Since last summer's launch of the Downtown Hollywood Mural Project, in which a talented crew of commissioned artists began painting walls along a three-block stretch of the city, downtown Hollywood has garnered a lot of buzz as a rising cultural district.
So far the mural project, led by the Hollywood Community Redevelopment Agency (CRA), has unveiled a new and fresh mural each month by a different artist during the city's artwalk, held on the third Saturday of every month.
As wall by wall is artfully transformed, both the public and media took notice, which resulted in attracting larger crowds to the area and sparking a controversial debate about what is visually pleasing.
The City of Hollywood and CRA got together in 2011 to discuss revitalization ideas. The shared vision was clear, both organizations wanted to turn the area into a place fitting for a creative class, an idea inspired by urbanism pioneer and author Richard Florida.
According to Manuel Pila, program manager of the Hollywood CRA, the idea was to create "a cool, hip art district."
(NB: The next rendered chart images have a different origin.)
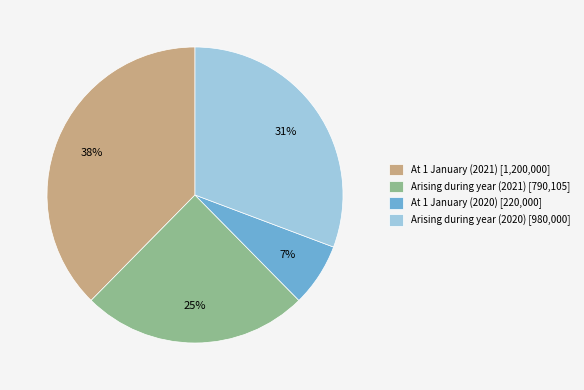

To the nearest percent, what portion does Arising during year (2020) [980,000] represent?

31%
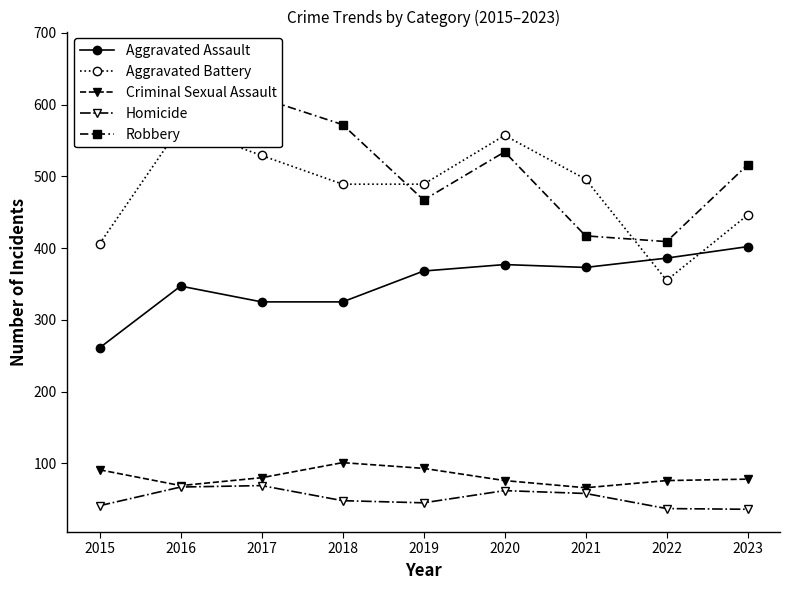

How many data points in Criminal Sexual Assault are above 78?

4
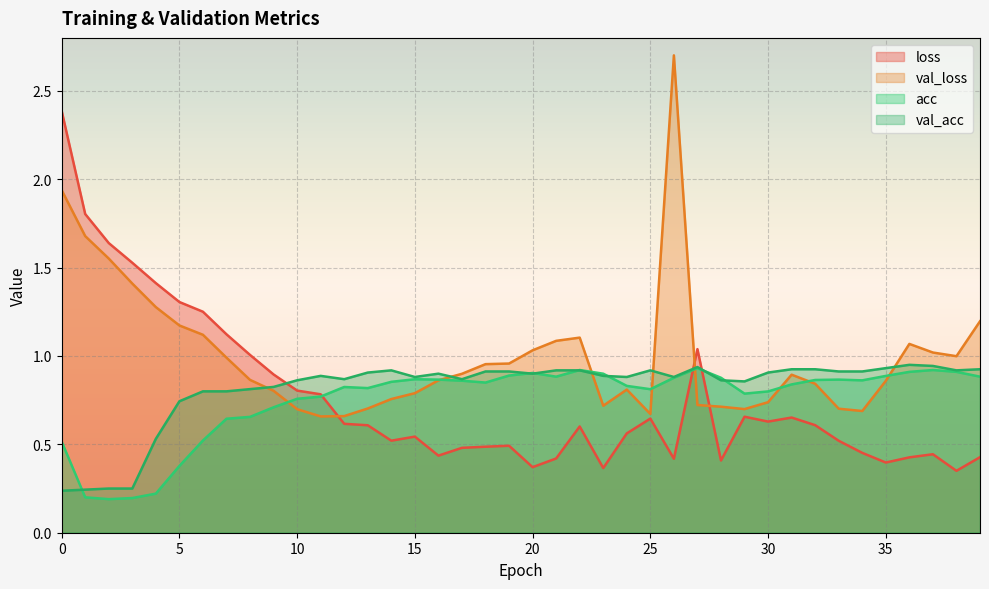

Reading right to left, what are all the values shown in this chart?

loss: 0.4	0.4	0.4	0.4	0.4	0.5	0.5	0.6	0.7	0.6	0.7	0.4	1.0	0.4	0.6	0.6	0.4	0.6	0.4	0.4	0.5	0.5	0.5	0.4	0.5	0.5	0.6	0.6	0.8	0.8	0.9	1.0	1.1	1.3	1.3	1.4	1.5	1.6	1.8	2.4
val_loss: 1.2	1.0	1.0	1.1	0.9	0.7	0.7	0.8	0.9	0.7	0.7	0.7	0.7	2.7	0.7	0.8	0.7	1.1	1.1	1.0	1.0	1.0	0.9	0.9	0.8	0.8	0.7	0.7	0.7	0.7	0.8	0.9	1.0	1.1	1.2	1.3	1.4	1.6	1.7	1.9
acc: 0.9	0.9	0.9	0.9	0.9	0.9	0.9	0.9	0.8	0.8	0.8	0.9	0.9	0.9	0.8	0.8	0.9	0.9	0.9	0.9	0.9	0.8	0.9	0.9	0.9	0.9	0.8	0.8	0.8	0.8	0.7	0.7	0.6	0.5	0.4	0.2	0.2	0.2	0.2	0.5
val_acc: 0.9	0.9	0.9	0.9	0.9	0.9	0.9	0.9	0.9	0.9	0.9	0.9	0.9	0.9	0.9	0.9	0.9	0.9	0.9	0.9	0.9	0.9	0.9	0.9	0.9	0.9	0.9	0.9	0.9	0.9	0.8	0.8	0.8	0.8	0.7	0.5	0.2	0.2	0.2	0.2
While the murals infuse visual stimulation to the already existing historical and entertainment district that is fondly referred to as "Hollyweird" by locals, the city and CRA's first job was to tackle the question: How can we attract people downtown?
Free Parking, Fun Events
It all started with keeping the streets friendly, as well as accessible, by offering free parking in the evenings. The next step was a series of good events. With a 10-acre public space at the center of downtown and Young Circle, ArtsPark became the beacon. The city and CRA revitalized the space and built a new amphitheater in the spring of 2011. En Vogue performed a free concert there in June of that year, kicking off a concert series which slowly built momentum.
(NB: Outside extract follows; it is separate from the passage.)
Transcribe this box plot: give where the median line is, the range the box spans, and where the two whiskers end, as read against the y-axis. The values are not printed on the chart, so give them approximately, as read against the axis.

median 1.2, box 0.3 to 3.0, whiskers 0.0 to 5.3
"You can't be a music district, if you don't have great music," says Pila.
Then came the partnership with the Rhythm Foundation to put on the series, Hollywood ArtsPark Experience, a lineup of international musical acts reflecting the cultural diversity of South Florida.
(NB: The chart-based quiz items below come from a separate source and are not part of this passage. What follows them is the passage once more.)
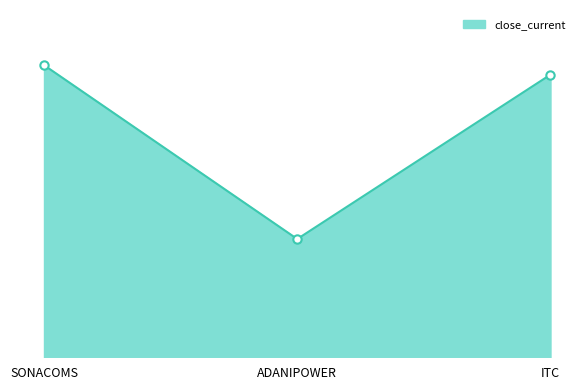

What is the average value?

332.6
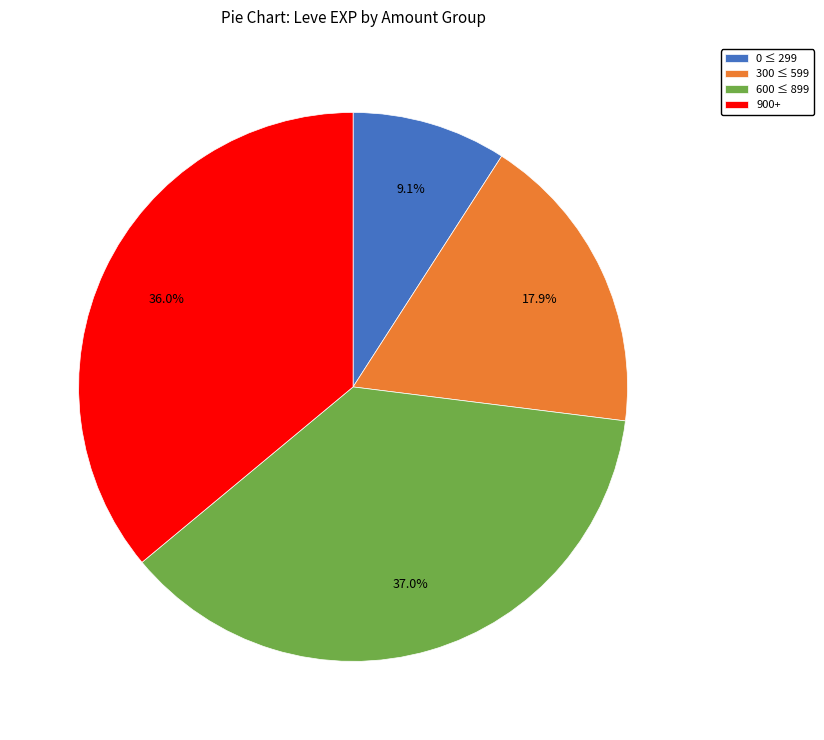

How many slices are in this pie chart?

4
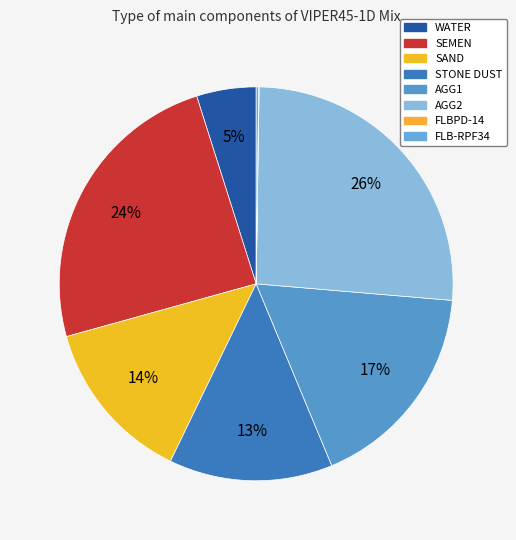

To the nearest percent, what percentage of the pie is SEMEN?

24%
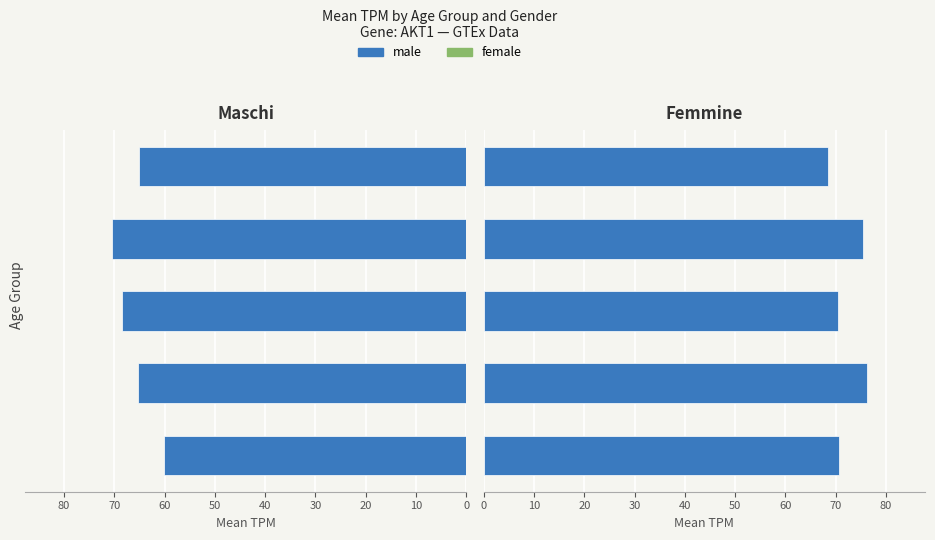

List the series in order of their peak value, highest first.

female, male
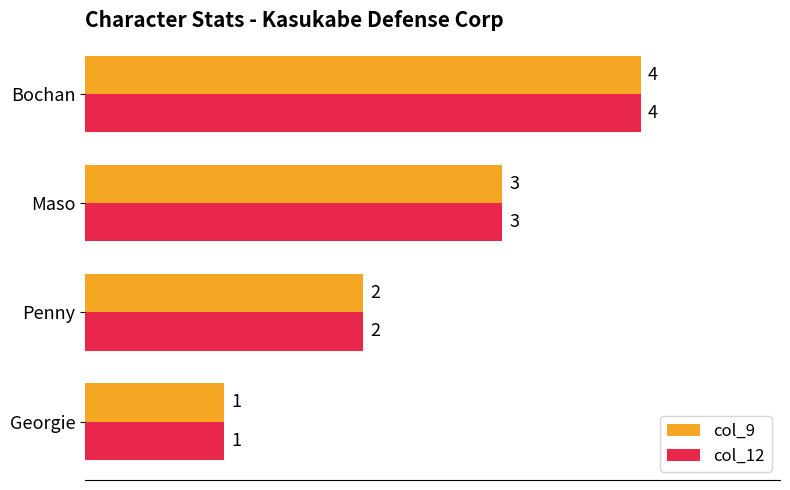

What is the sum of all col_9 values?

10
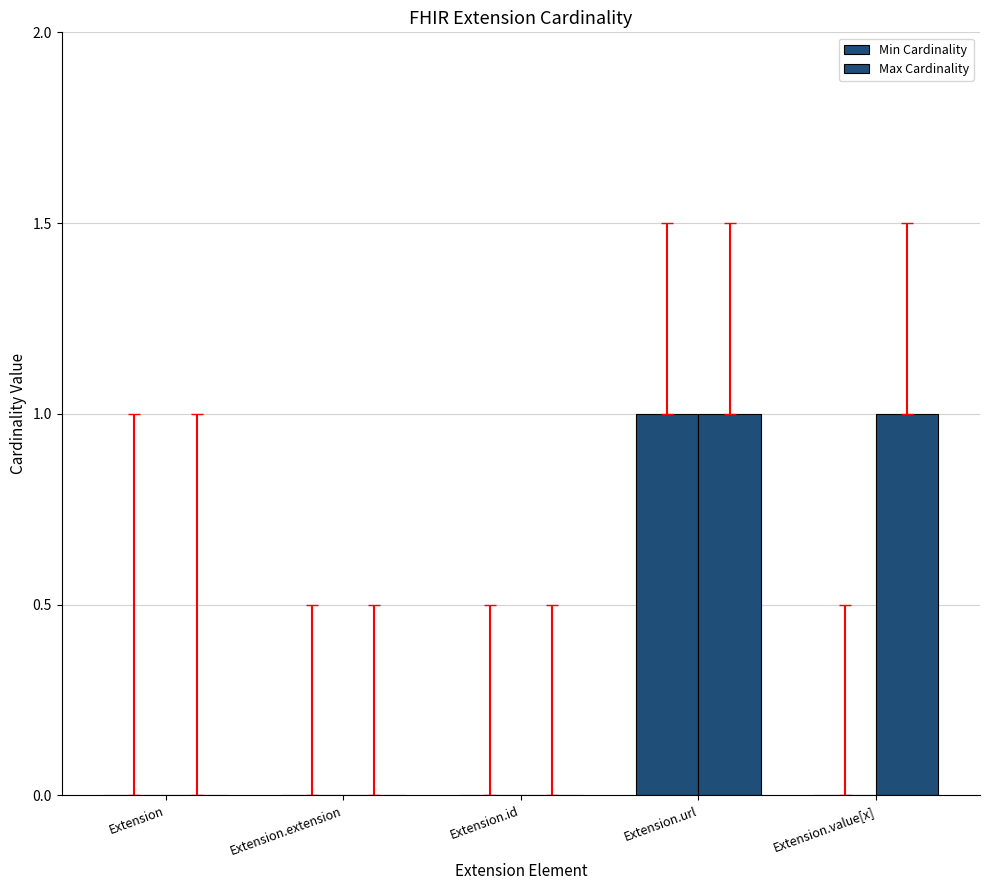

At which label is Max Cardinality closest to 0?

Extension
For example, a Colors of the Caribbean show with Trinidadian soca singer Kes last June drew a crowd of more than 6,000 people. And as a follow up on October 5, Italian Hit Week comes to Hollywood, one of only four American cities on the contemporary Italian music tour.
But fostering a music scene didn't stop with hosting shows at ArtsPark. To broaden the number of musical genres, the city passed an extended-hours ordinance in May 2012 allowing local businesses a chance offer live, late-night acts until 4:00 a.m.
Still, something was missing from Hollywood's new entertainment district. So the city polled residents and found that most wanted something they hadn't had since 1996, an art cinema. So after nearly three years, Cinema Paradiso plans to open its doors this fall.
While a cultural renaissance has taken shape in Hollywood, the city hasn't lost its historical charm.
And with a growing internationally-acclaimed music scene, a thriving contemporary art scene, a splattering of fresh street art and an arthouse cinema opening underway, Hollywood is arguably worth reconsidering as a nice place to live, work and visit.
Oh yeah, don't forget about the free parking.